Programming tension in 3D-printed networks inspired by spiderwebs

Abstract

Each element in tensioned structural networks—e.g., tensegrity or architectural fabrics—requires a specific tension to achieve the desired shape and stability. These structures are challenging to manufacture, 3D print, or assemble because flattening them during fabrication introduces multiplicative inaccuracies in the final tension gradients. We overcome this challenge by offering an algorithm for direct 3D printing of such networks with programmed tension gradients, analogous to the spinning of spiderwebs.

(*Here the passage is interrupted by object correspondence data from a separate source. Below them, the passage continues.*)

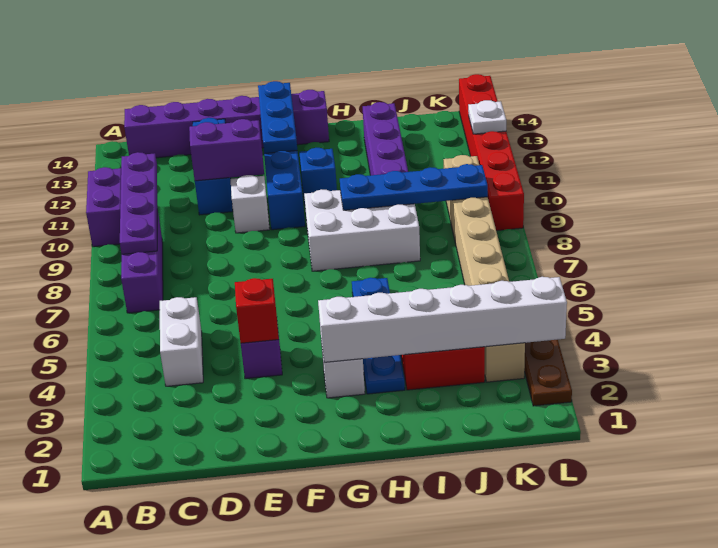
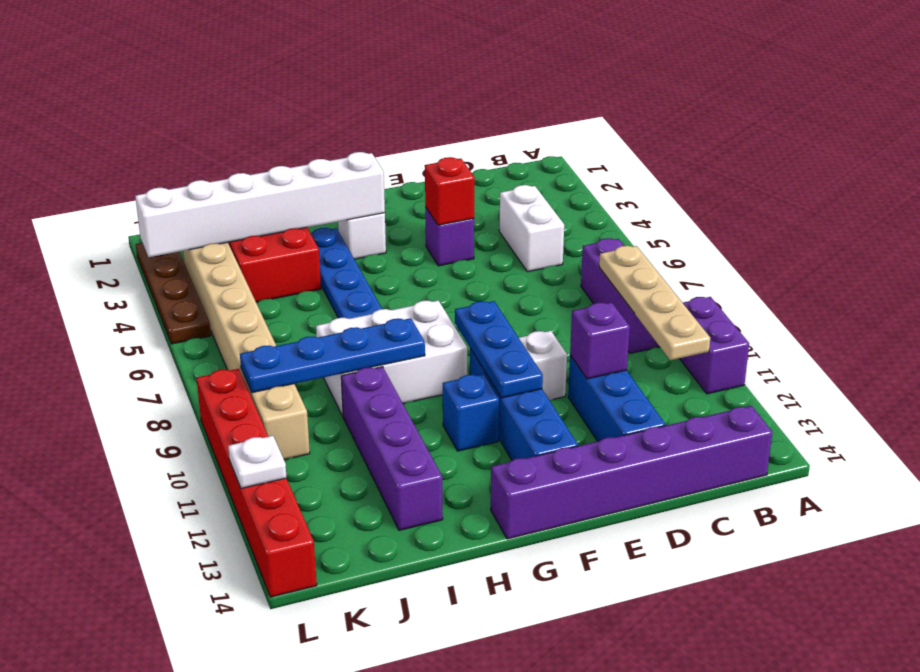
purple plate B8:B11 level 2 -> tan plate B8:B11 level 2
purple brick D11:E11 level 2 -> purple brick D11 level 2
blue plate F12:F14 level 2 -> blue plate F9:F11 level 2

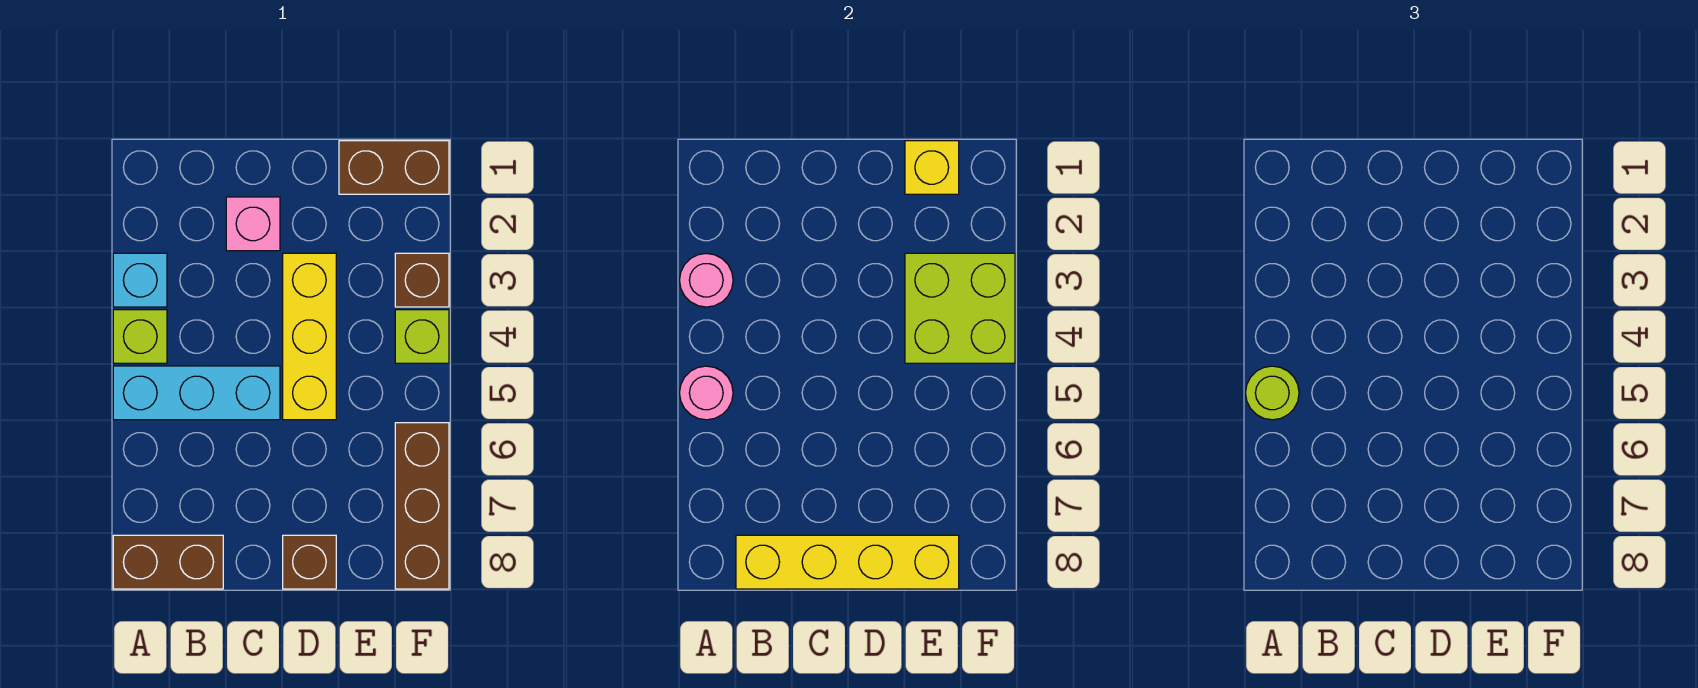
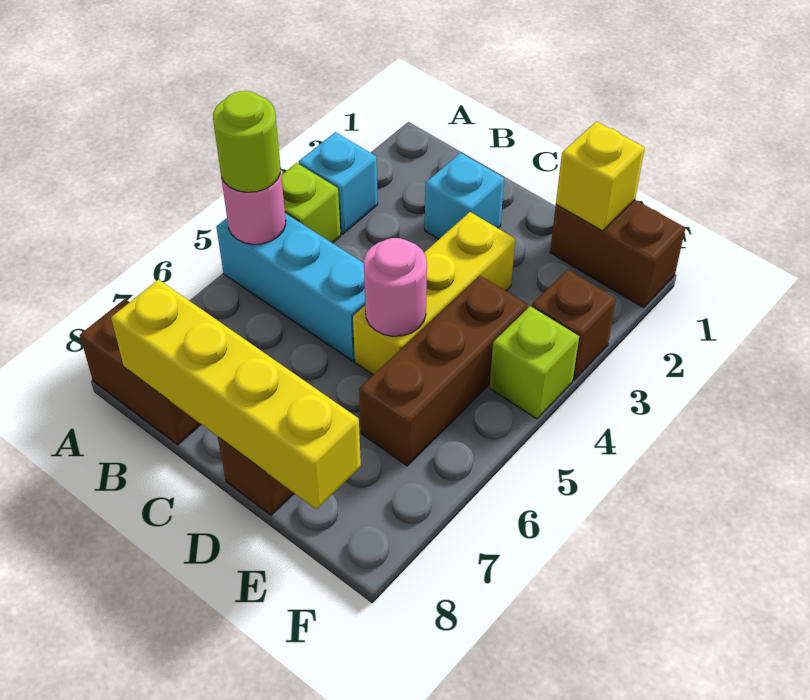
pink round brick A3 level 2 -> pink round brick D5 level 2
pink brick C2 level 1 -> cyan brick C2 level 1
lime brick E3:F4 level 2 -> none
brown brick F6:F8 level 1 -> brown brick E4:E6 level 1

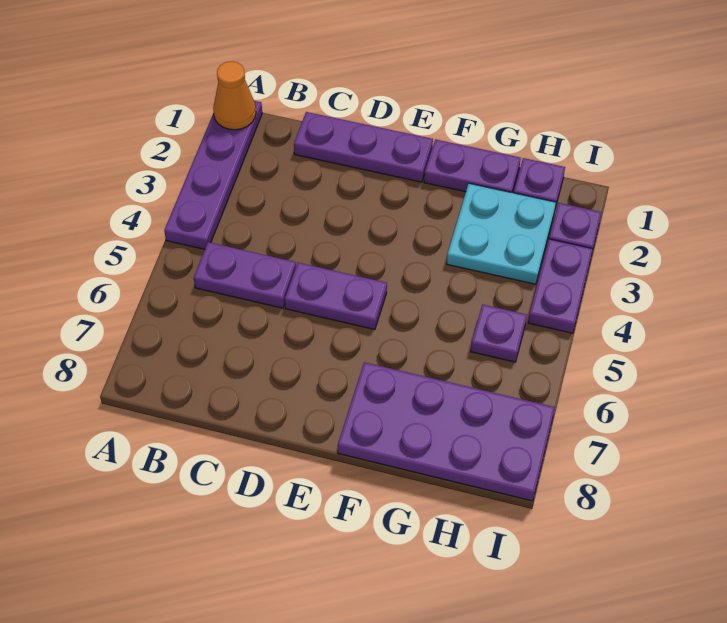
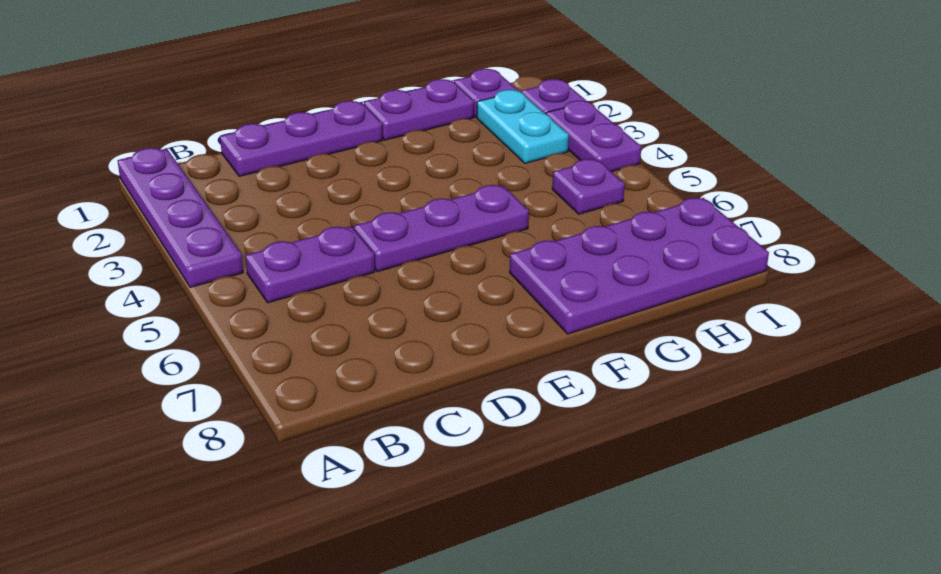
orange cone A1 level 2 -> none
purple plate D5:E5 level 1 -> purple plate D5:F5 level 1
cyan plate G2:H3 level 1 -> cyan plate H2:H3 level 1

The algorithm: (i) defines the desired network and prescribes its tension gradients; (ii) converts it into an unstretched counterpart by optimizing element lengths and converting straight elements into arcs; and (iii) decomposes the network into printable toolpaths; with the option to: (iv) flatten curved 2/3D networks to ensure printing compatibility; and (v) automatically resolve unwanted crossings introduced by flattening. Experimental validation is achieved using 2D unit cells with <1.0 % strain error in the tension gradients. The method remains effective for networks with a minimum element length of 5.8 mm and a maximum stress of 7.3 MPa. Fabricating complex cases is demonstrated for flat spiderweb, curved mesh, and tensegrity networks. The method represents a stepping-stone toward developing compact, integrated cable networks and orthotic devices with programmable moment-exerting structures.